## Short task
Reproduce the data below word for word, everything from its first line down to and including the line containing "పైప్‌లైన్‌లు".

— Begin —

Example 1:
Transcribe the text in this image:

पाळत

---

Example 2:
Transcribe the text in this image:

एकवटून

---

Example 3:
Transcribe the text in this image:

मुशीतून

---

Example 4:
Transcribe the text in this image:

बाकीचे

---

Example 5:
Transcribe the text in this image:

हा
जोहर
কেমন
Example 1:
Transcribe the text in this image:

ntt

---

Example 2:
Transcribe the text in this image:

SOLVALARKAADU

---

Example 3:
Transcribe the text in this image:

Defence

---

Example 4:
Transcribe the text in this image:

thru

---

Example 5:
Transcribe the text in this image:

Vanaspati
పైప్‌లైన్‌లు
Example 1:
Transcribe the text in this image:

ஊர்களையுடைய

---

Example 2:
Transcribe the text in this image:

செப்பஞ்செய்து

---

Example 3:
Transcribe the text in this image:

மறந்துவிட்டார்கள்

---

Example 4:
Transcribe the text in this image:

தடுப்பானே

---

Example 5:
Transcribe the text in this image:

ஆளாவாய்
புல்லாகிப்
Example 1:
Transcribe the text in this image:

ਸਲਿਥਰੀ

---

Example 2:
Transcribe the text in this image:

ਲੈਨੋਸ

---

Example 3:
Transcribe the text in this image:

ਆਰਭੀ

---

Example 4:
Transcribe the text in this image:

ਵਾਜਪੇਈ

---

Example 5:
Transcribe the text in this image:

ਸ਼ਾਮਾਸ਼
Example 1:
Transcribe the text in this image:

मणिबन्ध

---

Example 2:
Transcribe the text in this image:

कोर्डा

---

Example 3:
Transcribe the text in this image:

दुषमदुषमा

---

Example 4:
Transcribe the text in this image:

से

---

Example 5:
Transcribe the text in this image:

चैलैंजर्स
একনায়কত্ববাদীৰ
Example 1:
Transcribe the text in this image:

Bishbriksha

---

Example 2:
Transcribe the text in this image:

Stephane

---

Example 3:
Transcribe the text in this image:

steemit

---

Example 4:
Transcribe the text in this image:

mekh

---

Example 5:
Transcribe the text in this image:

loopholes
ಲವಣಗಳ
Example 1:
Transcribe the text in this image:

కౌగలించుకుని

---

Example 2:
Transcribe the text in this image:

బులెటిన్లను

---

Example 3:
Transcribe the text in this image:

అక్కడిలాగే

— End —

## Finished exercise
Example 1:
Transcribe the text in this image:

पाळत

---

Example 2:
Transcribe the text in this image:

एकवटून

---

Example 3:
Transcribe the text in this image:

मुशीतून

---

Example 4:
Transcribe the text in this image:

बाकीचे

---

Example 5:
Transcribe the text in this image:

हा
जोहर
কেমন
Example 1:
Transcribe the text in this image:

ntt

---

Example 2:
Transcribe the text in this image:

SOLVALARKAADU

---

Example 3:
Transcribe the text in this image:

Defence

---

Example 4:
Transcribe the text in this image:

thru

---

Example 5:
Transcribe the text in this image:

Vanaspati
పైప్‌లైన్‌లు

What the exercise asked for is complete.